1965年大阪府出身。横浜市立大学中退後、獅子プロダクションに入社。佐藤寿保、瀬々敬久、神代辰巳監督の助監督として参加。『援助交際物語 したがるオンナたち』では2005年度ピンク大賞(ピンク映画雑誌「PG」主催)において、ピンク映画ベスト10第1位となり、作品賞、監督賞等を受賞したほか、『かえるのうた』と改題し一般作として再上映され興行的にも大ヒットを飛ばす。その後も愛染恭子との共同監督作『白日夢』、クリストファー・ドイルを撮影として迎えた『UNDERWATER LOVE –おんなの河童-』など意欲的な作家活動を続けている。『れいこいるか』では2020年の映画芸術ベストワン、キネマ旬報ベストテン11位に輝くなど高い評価を得た。脚本家としても山下敦弘監督とタッグを組んだ『苦役列車』、『超能力研究部の3人』など多数ある。その他の監督作品は『こえをきかせて』、『葵ちゃんはやらせてくれない』、『にじいろトリップ ~少女は虹を渡る~』、『遠くへ,もっと遠くへ』『あいたくて あいたくて あいたくて』などがある。

(収集データの記録)
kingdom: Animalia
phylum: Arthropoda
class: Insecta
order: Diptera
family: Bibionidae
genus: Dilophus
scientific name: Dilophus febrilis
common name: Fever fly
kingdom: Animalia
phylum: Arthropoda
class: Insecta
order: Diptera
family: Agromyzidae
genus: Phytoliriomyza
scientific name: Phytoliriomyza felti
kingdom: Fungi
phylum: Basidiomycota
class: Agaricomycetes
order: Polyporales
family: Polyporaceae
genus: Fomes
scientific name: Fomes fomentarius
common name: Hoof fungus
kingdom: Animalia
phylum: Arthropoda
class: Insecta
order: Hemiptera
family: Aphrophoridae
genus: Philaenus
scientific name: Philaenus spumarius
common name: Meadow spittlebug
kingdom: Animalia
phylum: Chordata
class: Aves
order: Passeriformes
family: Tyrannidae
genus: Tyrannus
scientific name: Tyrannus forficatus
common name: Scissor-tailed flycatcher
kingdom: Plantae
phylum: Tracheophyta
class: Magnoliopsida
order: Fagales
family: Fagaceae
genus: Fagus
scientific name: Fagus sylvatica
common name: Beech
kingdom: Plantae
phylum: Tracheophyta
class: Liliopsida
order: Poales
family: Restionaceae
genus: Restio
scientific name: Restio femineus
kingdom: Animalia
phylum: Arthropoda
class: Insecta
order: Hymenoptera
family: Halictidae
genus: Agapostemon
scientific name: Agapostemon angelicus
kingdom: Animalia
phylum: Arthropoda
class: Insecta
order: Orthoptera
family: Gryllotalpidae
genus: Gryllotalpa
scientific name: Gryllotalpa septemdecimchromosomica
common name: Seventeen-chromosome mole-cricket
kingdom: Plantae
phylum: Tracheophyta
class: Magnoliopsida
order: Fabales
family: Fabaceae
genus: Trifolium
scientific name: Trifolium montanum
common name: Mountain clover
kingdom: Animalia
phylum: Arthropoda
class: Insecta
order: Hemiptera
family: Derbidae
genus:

目標.
A. 映画監督の経歴を記した提示文を、一字一句変えずに書き写してください。
B. 記録のうち、「genus: Fagus」を含む行から記録の最後の行までを、両端の行も含めてそのまま引用してください。

解答例.
A.
1965年大阪府出身。横浜市立大学中退後、獅子プロダクションに入社。佐藤寿保、瀬々敬久、神代辰巳監督の助監督として参加。『援助交際物語 したがるオンナたち』では2005年度ピンク大賞(ピンク映画雑誌「PG」主催)において、ピンク映画ベスト10第1位となり、作品賞、監督賞等を受賞したほか、『かえるのうた』と改題し一般作として再上映され興行的にも大ヒットを飛ばす。その後も愛染恭子との共同監督作『白日夢』、クリストファー・ドイルを撮影として迎えた『UNDERWATER LOVE –おんなの河童-』など意欲的な作家活動を続けている。『れいこいるか』では2020年の映画芸術ベストワン、キネマ旬報ベストテン11位に輝くなど高い評価を得た。脚本家としても山下敦弘監督とタッグを組んだ『苦役列車』、『超能力研究部の3人』など多数ある。その他の監督作品は『こえをきかせて』、『葵ちゃんはやらせてくれない』、『にじいろトリップ ~少女は虹を渡る~』、『遠くへ,もっと遠くへ』『あいたくて あいたくて あいたくて』などがある。

B.
genus: Fagus
scientific name: Fagus sylvatica
common name: Beech
kingdom: Plantae
phylum: Tracheophyta
class: Liliopsida
order: Poales
family: Restionaceae
genus: Restio
scientific name: Restio femineus
kingdom: Animalia
phylum: Arthropoda
class: Insecta
order: Hymenoptera
family: Halictidae
genus: Agapostemon
scientific name: Agapostemon angelicus
kingdom: Animalia
phylum: Arthropoda
class: Insecta
order: Orthoptera
family: Gryllotalpidae
genus: Gryllotalpa
scientific name: Gryllotalpa septemdecimchromosomica
common name: Seventeen-chromosome mole-cricket
kingdom: Plantae
phylum: Tracheophyta
class: Magnoliopsida
order: Fabales
family: Fabaceae
genus: Trifolium
scientific name: Trifolium montanum
common name: Mountain clover
kingdom: Animalia
phylum: Arthropoda
class: Insecta
order: Hemiptera
family: Derbidae
genus:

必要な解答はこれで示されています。